Karina Milei busca saber quién filtró información del Gobierno
El episodio que desató la furia de la secretaria General fue la publicación de La Nación sobre los cuestionamientos que Caputo habría realizado dentro de la mesa política de LLA. En el entorno presidencial interpretaron que se trató de una información demasiado delicada para llegar a los medios porque involucraba al ministro que sostiene el programa económico y porque exhibía tensiones en el corazón del oficialismo.
“Eso no puede volver a pasar”, fue la frase que se escuchó en Balcarce 50 entre quienes conocen el enojo de Karina Milei. La hermana del presidente Javier Milei considera que la filtración fue una señal de desorden interno en un momento en el que el Gobierno intenta mostrar control político, blindaje sobre sus principales funcionarios y capacidad de avanzar con la agenda legislativa.
Mesa politica LLA
Karina Milei inició una "caza de brujas" para saber quién dentro del Gobierno filtró la pelea con Luis Caputo.
La pelea entre Karina Milei y Luis Caputo
La reunión del lunes tuvo un dato adicional: Caputo no estuvo presente. Pero su ausencia no impidió que el tema volviera a ocupar parte de la discusión. La secretaria General, según pudo saber este medio, volvió a remarcar que la mesa política no puede funcionar si sus integrantes trasladan a la prensa debates que ocurren puertas adentro.
La desconfianza de Karina Milei hacia distintos ministros y funcionarios fue en aumento durante el último mes y medio. El proceso coincidió con el inicio de la investigación judicial por enriquecimiento ilícito contra el jefe de Gabinete, Manuel Adorni, un expediente que alteró el clima interno del Gobierno y obligó a la Casa Rosada a montar un operativo de contención política.
Javier Milei Luis Caputo
Karina Milei inició una "caza de brujas" para saber quién dentro del Gobierno filtró la pelea con Luis Caputo.
La Libertad Avanza dividida por las peleas internas
Desde entonces, el Gabinete se mueve con una cautela mayor. No sólo por el caso Adorni, sino porque todos saben que Karina Milei es la persona con mayor influencia sobre el presidente.

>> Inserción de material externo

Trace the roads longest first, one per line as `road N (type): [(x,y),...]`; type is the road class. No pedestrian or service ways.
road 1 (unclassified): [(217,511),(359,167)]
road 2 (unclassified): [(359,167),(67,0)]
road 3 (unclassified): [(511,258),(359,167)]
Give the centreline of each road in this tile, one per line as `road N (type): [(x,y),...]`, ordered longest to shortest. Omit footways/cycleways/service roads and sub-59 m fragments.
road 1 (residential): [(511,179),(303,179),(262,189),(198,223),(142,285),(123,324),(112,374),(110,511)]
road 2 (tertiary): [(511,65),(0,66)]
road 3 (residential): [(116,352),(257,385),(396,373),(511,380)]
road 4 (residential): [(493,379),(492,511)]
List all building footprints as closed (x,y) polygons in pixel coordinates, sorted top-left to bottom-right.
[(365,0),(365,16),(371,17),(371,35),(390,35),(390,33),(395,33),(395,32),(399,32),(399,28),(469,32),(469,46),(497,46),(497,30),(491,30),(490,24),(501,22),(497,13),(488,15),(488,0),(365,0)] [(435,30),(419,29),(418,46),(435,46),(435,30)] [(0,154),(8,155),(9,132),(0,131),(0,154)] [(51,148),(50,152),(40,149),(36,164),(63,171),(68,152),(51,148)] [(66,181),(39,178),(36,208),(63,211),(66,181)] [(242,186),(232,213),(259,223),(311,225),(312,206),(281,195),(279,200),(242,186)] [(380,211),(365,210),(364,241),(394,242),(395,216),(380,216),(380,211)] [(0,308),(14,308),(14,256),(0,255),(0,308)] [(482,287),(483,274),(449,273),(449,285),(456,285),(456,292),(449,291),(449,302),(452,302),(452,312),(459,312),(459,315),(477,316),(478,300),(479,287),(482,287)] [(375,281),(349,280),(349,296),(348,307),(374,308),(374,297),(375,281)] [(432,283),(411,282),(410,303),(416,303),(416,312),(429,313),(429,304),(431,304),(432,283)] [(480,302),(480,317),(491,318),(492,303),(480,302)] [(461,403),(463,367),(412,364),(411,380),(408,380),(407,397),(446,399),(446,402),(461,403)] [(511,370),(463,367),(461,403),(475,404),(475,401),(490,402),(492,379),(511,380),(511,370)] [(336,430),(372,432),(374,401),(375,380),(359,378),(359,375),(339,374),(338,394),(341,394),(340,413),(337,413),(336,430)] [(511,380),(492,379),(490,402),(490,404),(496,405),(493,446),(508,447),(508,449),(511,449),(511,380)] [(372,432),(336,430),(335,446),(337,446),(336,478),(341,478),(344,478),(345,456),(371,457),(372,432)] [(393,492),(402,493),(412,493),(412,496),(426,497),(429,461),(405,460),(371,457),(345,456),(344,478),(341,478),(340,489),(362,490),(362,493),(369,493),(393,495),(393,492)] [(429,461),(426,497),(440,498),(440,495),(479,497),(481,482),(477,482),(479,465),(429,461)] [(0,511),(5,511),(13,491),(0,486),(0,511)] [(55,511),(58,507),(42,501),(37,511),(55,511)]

En la administración libertaria hay una máxima que nadie discute: quien enfrentó a “El Jefe” terminó afuera o perdió poder dentro del Gobierno.
Ese antecedente explica el silencio de varios ministros ante la nueva ofensiva. Nadie quiere quedar bajo sospecha ni aparecer como parte de una línea interna que desafía a la secretaria General. “Todos entienden cómo funciona el poder acá”, resumió una fuente con acceso al despacho presidencial.
La búsqueda del filtrador también profundizó las tensiones entre las distintas tribus libertarias. La mesa política, pensada originalmente como un ámbito para ordenar la estrategia del oficialismo, volvió a mostrar sus límites: allí conviven funcionarios con intereses distintos, diagnósticos cruzados y niveles de confianza cada vez más bajos.